A doctor suspected the cause of asthma in children who have wheezing repetitive is particularly when family members are known to have asthma or allergies. Children who wheezing events can often be tested for other disorders, such as fiber or gastro esophageal recurrent cysts. Older children sometimes perform lung function tests, although the stout children lung function is normal between relapses.
One of half or more of children with asthma control. Those with more severe disease were more likely to have asthma as a teenager.
Older children or teenagers can recognize asthma often have to use a peak flow meter, a small tool that records how fast a person can blow air-to measure the level of airway disorders. This tool can be used as an objective assessment of the condition of the child.
Treatment of a severe attack consists of opening the airways (bronchodilation) and stops the inflammation. Various kinds of inhaled medications to open airways (bronchodilator). This particular example is albuterol and ipratropium. Older children and teenagers are usually able to use these drugs using metered dose inhalation device. Children older than 8 years or often find it easy to use inhalation with a spacer or buffer room installed. Infants and very young children can sometimes use a spacer when inhaled and infant size masks fitted.
Children who do not use inhalation devices can receive inhaled drugs at home through a mask mounted on a nebulizer, a small tool that generates steam cure using compressed air. Tool inhalation and nebulizer are equally effective at removing the drug. Albuterol can also be used with the mouth, although it was not much successful than inhalation, Albuterol are usually used only in infants who did not use the nebulizer. Children who are experiencing severe attacks can also be administered via oral corticosteroids.

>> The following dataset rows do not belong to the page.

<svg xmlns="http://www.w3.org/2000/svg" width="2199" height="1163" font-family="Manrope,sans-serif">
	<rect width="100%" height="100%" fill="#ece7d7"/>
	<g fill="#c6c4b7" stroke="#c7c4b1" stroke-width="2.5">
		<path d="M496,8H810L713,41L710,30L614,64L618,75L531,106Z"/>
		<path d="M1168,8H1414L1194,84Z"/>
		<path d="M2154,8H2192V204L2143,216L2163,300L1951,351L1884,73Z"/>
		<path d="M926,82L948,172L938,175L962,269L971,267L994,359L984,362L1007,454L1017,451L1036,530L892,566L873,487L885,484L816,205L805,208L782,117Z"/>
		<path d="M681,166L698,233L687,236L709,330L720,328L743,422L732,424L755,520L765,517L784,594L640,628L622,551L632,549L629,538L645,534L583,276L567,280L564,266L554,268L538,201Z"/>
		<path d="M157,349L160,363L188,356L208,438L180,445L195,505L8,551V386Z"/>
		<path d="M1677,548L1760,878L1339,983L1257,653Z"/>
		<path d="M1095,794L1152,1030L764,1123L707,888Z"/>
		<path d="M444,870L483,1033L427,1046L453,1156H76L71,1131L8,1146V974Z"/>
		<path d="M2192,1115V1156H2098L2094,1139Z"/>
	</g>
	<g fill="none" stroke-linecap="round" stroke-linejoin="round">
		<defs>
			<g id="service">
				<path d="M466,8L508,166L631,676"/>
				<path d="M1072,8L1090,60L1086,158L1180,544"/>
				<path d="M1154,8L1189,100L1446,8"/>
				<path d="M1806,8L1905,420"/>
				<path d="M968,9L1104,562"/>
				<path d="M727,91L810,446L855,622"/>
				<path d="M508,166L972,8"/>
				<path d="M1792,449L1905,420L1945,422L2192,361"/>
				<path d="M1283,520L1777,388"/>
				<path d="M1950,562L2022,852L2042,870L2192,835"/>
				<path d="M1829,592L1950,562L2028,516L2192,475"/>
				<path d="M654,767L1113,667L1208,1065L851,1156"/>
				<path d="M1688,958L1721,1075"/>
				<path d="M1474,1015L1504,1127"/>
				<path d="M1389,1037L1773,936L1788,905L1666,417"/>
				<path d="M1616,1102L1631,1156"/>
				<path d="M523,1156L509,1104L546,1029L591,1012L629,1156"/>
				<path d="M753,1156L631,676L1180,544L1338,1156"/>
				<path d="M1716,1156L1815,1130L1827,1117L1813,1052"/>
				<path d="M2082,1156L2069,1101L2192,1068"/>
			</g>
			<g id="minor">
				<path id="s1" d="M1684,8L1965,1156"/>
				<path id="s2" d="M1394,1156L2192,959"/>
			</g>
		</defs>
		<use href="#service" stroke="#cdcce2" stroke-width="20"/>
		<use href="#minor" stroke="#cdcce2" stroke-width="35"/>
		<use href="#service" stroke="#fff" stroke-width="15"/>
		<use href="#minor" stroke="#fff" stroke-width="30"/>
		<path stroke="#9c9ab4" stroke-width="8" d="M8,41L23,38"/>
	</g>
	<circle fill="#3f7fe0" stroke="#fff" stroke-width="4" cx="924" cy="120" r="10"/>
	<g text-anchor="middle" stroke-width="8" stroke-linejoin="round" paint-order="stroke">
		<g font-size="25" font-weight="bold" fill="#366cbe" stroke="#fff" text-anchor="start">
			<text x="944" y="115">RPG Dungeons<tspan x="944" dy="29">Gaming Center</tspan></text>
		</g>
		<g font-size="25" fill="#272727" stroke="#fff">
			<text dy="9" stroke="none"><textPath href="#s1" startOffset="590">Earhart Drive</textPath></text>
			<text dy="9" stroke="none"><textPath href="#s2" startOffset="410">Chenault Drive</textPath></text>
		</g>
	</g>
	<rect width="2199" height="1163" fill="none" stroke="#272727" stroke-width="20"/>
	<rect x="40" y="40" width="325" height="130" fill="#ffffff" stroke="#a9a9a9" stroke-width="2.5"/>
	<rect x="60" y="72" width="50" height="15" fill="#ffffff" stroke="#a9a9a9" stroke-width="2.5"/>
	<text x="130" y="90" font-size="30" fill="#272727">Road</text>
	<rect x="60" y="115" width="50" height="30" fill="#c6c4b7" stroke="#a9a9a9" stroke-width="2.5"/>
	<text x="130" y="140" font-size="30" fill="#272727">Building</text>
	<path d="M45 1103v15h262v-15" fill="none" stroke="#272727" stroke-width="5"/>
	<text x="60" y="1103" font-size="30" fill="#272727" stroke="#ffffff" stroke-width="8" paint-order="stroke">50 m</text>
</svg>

Children with severe attacks were treated in hospital by providing a bronchodilator in the nebulizer at least every 20 minutes at first. Sometimes the doctor uses an injection of epinephrine, a bronchodilator in children with severe attacks if they cannot breathe well enough on the steam nebulizer. Doctors usually give intravenous corticosteroids to children who have severe attacks.
Children who suffer from mild asthma, with infrequent attacks typically use medication only during the attack. However children with frequent or severe attacks need to use drugs even when they are not under attack.
Other drugs used, based on the frequency and severity of attacks in children. Children with infrequent attacks that are not too bad usually use inhaled drugs, such as cromolyn or nedocromil, or a low dose of inhaled corticosteroids daily to help prevent attacks. These drugs prevent the release of chemicals that harm the airways, and reduce inflammation. Usage of the old theophylline is an inexpensive option for prevention in some children.
Children with recurrent or more severe also receive one or more drugs, including long-term bronchodilator such as salmeterol, leukotriene modifiers, zafirlukast or montelukast, and inhaled corticosteroids. If these drugs do not prevent the onslaught, the child may require inhaled corticosteroids by mouth. Children who experienced great develop during exercise usually inhale a bronchodilator dose prior to exercise.